╭─ Material shown

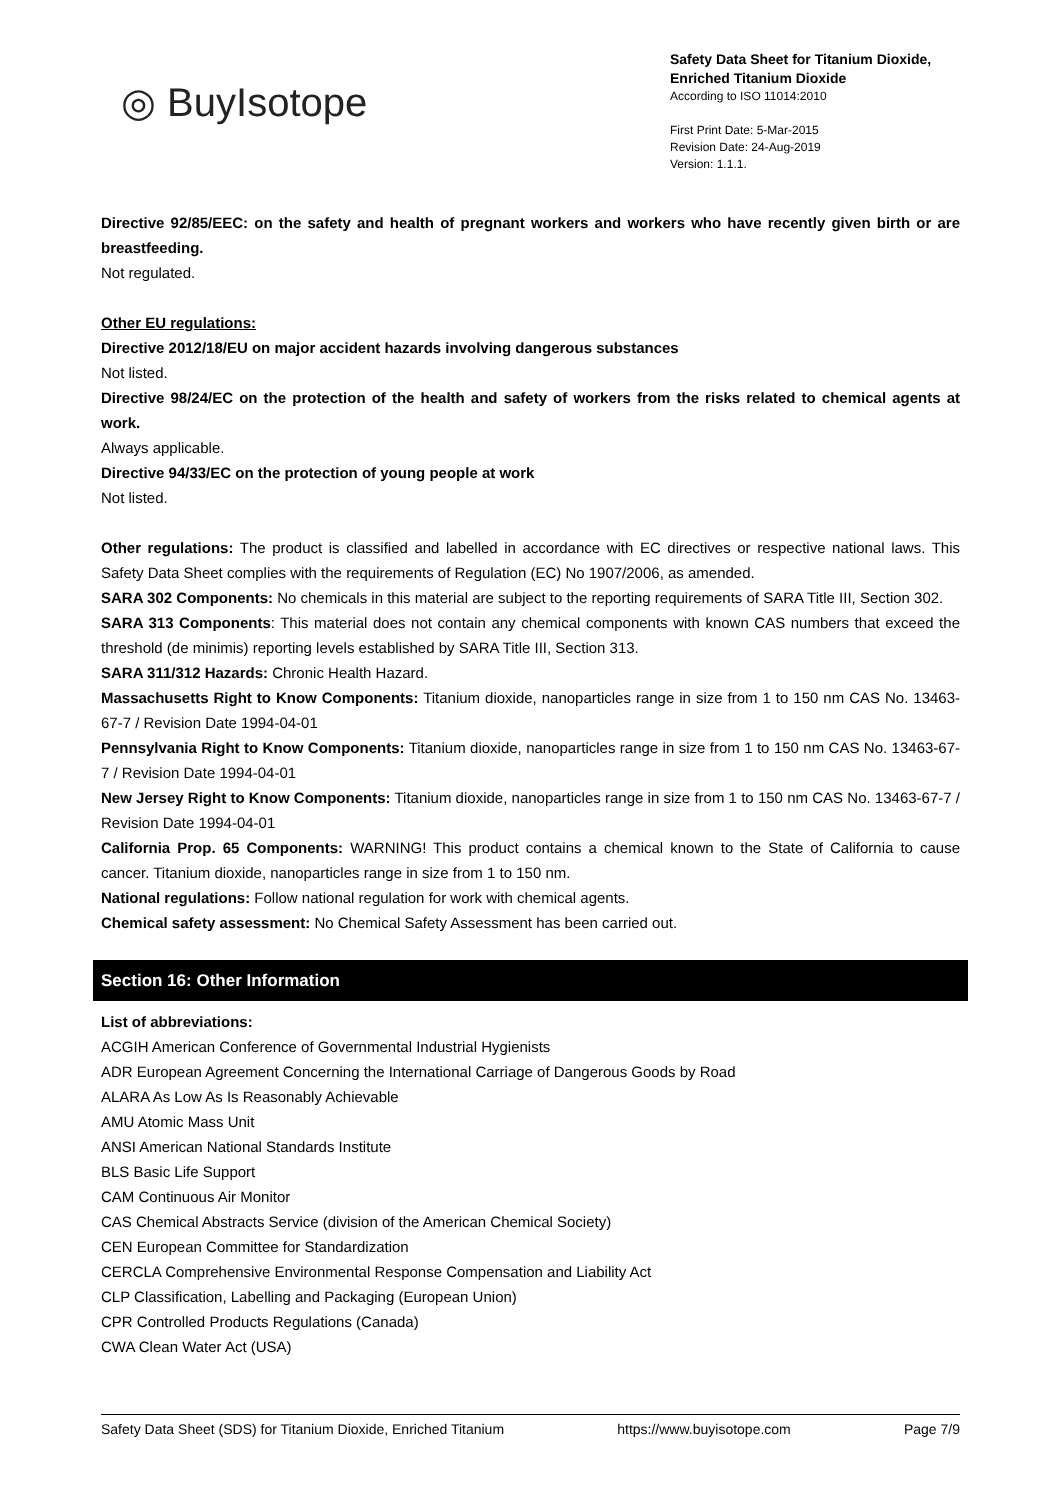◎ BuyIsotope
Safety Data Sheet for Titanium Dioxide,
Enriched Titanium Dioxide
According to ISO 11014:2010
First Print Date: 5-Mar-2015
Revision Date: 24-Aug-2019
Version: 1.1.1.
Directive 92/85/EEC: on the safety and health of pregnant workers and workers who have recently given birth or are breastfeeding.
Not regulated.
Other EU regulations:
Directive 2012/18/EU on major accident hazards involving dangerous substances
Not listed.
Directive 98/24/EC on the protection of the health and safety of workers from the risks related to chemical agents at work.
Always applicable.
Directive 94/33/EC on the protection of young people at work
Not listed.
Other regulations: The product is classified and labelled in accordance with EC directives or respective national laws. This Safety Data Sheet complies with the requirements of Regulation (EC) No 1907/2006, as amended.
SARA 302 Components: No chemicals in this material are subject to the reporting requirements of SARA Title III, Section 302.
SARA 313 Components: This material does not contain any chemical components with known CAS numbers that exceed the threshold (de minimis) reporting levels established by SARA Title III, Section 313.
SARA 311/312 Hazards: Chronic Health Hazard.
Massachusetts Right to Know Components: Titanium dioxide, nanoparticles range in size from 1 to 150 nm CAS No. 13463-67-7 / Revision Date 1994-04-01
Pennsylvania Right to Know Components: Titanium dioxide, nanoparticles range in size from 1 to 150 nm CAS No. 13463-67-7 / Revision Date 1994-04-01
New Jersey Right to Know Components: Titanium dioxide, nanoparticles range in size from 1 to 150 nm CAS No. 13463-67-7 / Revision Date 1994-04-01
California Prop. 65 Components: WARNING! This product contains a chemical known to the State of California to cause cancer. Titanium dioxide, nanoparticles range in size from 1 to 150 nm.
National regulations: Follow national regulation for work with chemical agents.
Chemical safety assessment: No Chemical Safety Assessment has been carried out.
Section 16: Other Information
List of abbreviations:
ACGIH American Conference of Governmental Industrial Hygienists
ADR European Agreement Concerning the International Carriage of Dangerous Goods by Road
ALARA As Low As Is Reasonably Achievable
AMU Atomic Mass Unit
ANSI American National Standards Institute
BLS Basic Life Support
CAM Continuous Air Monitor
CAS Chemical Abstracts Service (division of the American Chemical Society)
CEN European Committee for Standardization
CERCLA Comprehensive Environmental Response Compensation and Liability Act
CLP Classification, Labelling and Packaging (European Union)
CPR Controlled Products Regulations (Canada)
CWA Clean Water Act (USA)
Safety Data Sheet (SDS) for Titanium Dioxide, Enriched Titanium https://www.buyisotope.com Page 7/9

╰─

What the exercise asks → Look through the entries above. Extract each line with the word "from".

Exercise answer →
Directive 98/24/EC on the protection of the health and safety of workers from the risks related to chemical agents at work.
Massachusetts Right to Know Components: Titanium dioxide, nanoparticles range in size from 1 to 150 nm CAS No. 13463-67-7 / Revision Date 1994-04-01
Pennsylvania Right to Know Components: Titanium dioxide, nanoparticles range in size from 1 to 150 nm CAS No. 13463-67-7 / Revision Date 1994-04-01
New Jersey Right to Know Components: Titanium dioxide, nanoparticles range in size from 1 to 150 nm CAS No. 13463-67-7 / Revision Date 1994-04-01
California Prop. 65 Components: WARNING! This product contains a chemical known to the State of California to cause cancer. Titanium dioxide, nanoparticles range in size from 1 to 150 nm.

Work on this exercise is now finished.